I spent years using the same aggressive tactics as every internet marketer. Fake urgency, countdown timers, and relentless upsells. Then Jay Abraham's Strategy of Pre-Eminence showed me a better way.

Early in my career I studied a lot of internet marketing gurus. I learned a ton from their books and courses, but I was also watching how they marketed themselves in real time. I was in their market. They were selling to me.

And boy, were they selling hard.

Push vs Pull Marketing: two paths showing how aggressive tactics erode trust while value-first approaches earn it
Two paths to the sale — one builds trust, the other burns it.

Push Marketing

We've all been on the receiving end of this. Aggressive marketing designed to overcome your objections and pressure you into buying right now.

Here's what I kept seeing:

  • Artificial scarcity. Everything was a "one-time offer" they threatened to pull from the market. These were info-products with huge margins and pricing they controlled, but they always acted like forces beyond their control were making them do this.
  • Fake urgency. Countdown timers, hard deadlines, waves of aggressive follow-up emails. All manufactured pressure.
  • Immediate lead magnets. The very first interaction was dangling bait to grab your email address. Transactional from the start.
  • Bait and switch. You'd click into what looked like educational content and get a nonstop pitch fest. I don't even mind being sold to, but only when the seller is upfront about it.
  • Endless upsells. After every product launch or affiliate offer came an upsell. Then a second upsell. They work, but it got old fast.

Does push marketing work? Absolutely. It taps into primal stuff like fear, insecurity, hope, and desire. These tactics have been around forever. The internet just gave them a shiny coat of paint through funnels and automation.

But marketing at people instead of with them only works for so long. People are seeing more advertising than ever and getting more sophisticated as a result. A lot of them have been burned before and they have their guard up.

■ **Task item**
Summarize the passage on push marketing in two sentences.

■ **Record extracts**
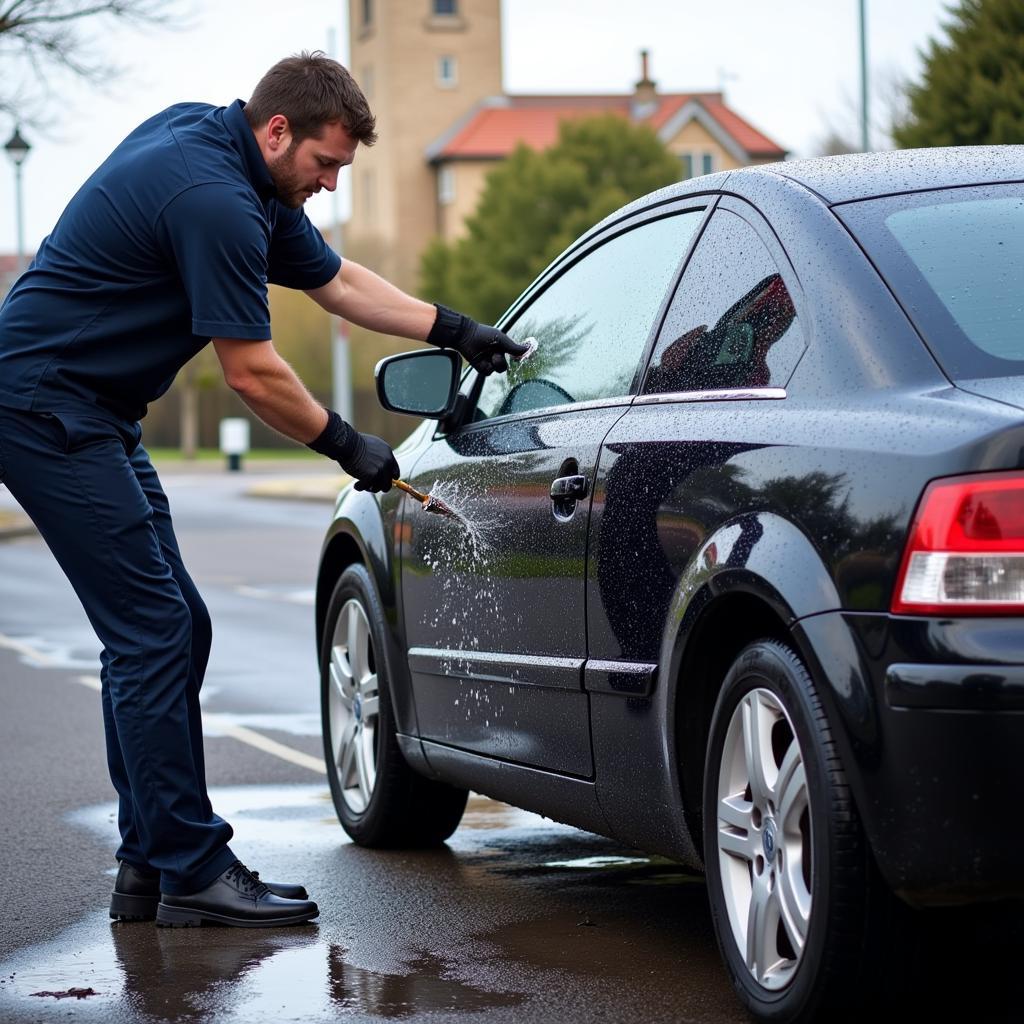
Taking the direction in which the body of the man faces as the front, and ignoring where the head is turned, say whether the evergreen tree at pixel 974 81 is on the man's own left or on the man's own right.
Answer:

...

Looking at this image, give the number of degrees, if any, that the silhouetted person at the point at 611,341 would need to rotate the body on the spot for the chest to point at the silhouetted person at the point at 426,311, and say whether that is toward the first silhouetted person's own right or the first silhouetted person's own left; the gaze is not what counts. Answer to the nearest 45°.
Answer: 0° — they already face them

--

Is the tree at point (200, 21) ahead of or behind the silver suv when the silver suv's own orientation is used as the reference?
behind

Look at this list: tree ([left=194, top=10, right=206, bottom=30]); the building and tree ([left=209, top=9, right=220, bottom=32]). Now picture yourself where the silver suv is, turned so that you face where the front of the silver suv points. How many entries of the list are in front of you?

■ **Written answer**
After years of using the same aggressive tactics as other internet marketers, the author found a better way in Jay Abraham's Strategy of Pre-Eminence. Push marketing pressures people to buy right away through artificial scarcity, fake urgency, immediate lead magnets, bait and switch, and endless upsells, and it does work, but only for so long, because people are seeing more advertising than ever, growing more sophisticated, and keeping their guard up.